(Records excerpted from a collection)
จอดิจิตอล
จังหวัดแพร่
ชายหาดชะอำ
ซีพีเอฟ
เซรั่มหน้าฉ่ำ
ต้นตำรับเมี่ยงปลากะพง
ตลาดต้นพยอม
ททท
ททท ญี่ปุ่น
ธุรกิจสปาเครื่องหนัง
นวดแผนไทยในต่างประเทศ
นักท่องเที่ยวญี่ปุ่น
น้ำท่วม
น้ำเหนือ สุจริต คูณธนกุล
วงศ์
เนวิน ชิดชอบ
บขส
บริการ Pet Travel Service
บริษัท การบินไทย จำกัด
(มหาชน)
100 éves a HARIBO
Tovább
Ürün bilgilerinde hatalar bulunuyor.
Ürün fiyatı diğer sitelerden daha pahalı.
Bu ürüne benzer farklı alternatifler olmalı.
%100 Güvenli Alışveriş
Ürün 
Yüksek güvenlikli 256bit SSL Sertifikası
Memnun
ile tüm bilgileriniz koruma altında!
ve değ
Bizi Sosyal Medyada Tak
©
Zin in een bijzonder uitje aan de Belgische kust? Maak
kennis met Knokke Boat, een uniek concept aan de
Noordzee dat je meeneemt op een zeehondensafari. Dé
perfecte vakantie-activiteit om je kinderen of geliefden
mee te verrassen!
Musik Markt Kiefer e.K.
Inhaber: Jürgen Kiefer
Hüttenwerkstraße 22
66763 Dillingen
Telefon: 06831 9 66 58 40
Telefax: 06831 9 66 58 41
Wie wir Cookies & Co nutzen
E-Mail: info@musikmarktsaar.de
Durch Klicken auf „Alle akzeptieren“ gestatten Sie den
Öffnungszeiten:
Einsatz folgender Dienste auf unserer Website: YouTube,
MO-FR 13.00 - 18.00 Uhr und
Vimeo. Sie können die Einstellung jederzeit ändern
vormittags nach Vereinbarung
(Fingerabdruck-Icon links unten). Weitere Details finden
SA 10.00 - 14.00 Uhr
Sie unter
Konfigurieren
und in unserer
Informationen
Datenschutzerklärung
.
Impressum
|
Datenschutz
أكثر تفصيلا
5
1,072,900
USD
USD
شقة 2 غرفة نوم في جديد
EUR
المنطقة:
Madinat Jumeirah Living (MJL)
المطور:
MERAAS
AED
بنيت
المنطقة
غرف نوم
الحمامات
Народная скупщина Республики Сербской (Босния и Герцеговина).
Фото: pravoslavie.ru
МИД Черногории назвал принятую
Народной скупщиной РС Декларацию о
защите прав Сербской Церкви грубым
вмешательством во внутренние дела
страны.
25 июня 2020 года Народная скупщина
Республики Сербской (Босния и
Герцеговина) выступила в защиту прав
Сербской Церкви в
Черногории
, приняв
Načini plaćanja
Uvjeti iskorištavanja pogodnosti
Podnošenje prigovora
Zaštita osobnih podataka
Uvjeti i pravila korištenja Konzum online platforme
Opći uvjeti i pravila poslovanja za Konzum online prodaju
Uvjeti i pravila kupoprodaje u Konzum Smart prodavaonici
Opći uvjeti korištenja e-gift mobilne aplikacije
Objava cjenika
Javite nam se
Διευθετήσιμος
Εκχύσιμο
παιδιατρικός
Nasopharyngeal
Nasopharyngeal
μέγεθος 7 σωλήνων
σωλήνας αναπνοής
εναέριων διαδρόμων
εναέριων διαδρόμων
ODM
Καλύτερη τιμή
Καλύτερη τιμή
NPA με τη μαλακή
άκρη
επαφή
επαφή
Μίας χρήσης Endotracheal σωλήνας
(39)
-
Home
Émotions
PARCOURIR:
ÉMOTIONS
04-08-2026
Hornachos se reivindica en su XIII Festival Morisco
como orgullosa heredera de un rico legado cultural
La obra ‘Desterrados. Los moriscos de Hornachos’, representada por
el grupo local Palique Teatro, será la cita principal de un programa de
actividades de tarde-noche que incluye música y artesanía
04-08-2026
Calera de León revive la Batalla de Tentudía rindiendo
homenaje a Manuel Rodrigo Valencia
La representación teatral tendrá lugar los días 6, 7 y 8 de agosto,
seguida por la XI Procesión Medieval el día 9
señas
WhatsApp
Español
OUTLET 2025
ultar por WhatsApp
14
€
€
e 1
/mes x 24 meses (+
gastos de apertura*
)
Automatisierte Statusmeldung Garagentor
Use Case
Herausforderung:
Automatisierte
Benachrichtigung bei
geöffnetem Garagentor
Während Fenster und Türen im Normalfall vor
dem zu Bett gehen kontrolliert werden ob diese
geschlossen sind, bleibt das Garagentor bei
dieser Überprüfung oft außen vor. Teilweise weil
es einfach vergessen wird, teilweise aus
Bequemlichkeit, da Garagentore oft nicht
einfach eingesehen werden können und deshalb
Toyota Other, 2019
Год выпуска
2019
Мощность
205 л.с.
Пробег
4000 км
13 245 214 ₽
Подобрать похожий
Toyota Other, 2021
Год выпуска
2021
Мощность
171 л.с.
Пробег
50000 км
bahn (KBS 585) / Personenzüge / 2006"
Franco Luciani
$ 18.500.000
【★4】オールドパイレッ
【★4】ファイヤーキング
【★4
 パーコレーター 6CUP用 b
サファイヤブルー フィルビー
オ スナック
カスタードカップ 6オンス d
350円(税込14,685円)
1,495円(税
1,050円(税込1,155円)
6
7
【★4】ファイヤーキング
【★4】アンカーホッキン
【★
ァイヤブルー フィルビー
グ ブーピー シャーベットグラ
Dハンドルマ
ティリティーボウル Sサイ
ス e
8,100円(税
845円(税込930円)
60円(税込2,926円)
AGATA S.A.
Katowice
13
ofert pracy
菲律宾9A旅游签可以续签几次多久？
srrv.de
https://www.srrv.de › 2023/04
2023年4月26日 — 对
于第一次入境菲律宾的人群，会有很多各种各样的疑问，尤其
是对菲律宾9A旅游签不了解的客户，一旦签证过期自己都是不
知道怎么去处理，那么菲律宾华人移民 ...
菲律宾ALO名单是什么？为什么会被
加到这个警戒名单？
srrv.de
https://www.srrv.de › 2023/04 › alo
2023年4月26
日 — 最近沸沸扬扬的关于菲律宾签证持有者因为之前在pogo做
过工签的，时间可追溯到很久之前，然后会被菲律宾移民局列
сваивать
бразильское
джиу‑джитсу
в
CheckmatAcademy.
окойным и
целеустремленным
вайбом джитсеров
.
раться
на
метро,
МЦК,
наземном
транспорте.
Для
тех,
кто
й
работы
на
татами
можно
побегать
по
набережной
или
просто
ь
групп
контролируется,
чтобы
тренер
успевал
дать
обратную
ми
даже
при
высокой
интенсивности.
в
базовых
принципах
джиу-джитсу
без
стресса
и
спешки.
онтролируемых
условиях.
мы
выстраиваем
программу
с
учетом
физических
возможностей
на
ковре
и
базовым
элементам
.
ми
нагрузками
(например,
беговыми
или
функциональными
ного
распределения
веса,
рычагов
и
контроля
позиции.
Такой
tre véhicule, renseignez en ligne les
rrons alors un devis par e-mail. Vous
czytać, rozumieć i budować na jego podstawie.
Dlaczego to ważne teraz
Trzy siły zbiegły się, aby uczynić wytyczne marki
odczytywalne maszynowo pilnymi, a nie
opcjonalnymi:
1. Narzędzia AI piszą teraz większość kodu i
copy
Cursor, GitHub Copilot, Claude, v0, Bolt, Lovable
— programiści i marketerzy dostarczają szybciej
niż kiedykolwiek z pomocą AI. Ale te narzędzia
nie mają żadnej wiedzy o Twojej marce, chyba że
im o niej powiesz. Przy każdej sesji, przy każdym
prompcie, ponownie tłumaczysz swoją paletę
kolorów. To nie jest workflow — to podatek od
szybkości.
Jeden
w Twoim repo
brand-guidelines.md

Job:
Please return only the lines above, starting at the line that has "Inhaber: Jürgen Kiefer" and ending at the line that has "Народной скупщиной РС Декларацию о", keeping both and leaving each one unchanged.

Solution to this exercise:
Inhaber: Jürgen Kiefer
Hüttenwerkstraße 22
66763 Dillingen
Telefon: 06831 9 66 58 40
Telefax: 06831 9 66 58 41
Wie wir Cookies & Co nutzen
E-Mail: info@musikmarktsaar.de
Durch Klicken auf „Alle akzeptieren“ gestatten Sie den
Öffnungszeiten:
Einsatz folgender Dienste auf unserer Website: YouTube,
MO-FR 13.00 - 18.00 Uhr und
Vimeo. Sie können die Einstellung jederzeit ändern
vormittags nach Vereinbarung
(Fingerabdruck-Icon links unten). Weitere Details finden
SA 10.00 - 14.00 Uhr
Sie unter
Konfigurieren
und in unserer
Informationen
Datenschutzerklärung
.
Impressum
|
Datenschutz
أكثر تفصيلا
5
1,072,900
USD
USD
شقة 2 غرفة نوم في جديد
EUR
المنطقة:
Madinat Jumeirah Living (MJL)
المطور:
MERAAS
AED
بنيت
المنطقة
غرف نوم
الحمامات
Народная скупщина Республики Сербской (Босния и Герцеговина).
Фото: pravoslavie.ru
МИД Черногории назвал принятую
Народной скупщиной РС Декларацию о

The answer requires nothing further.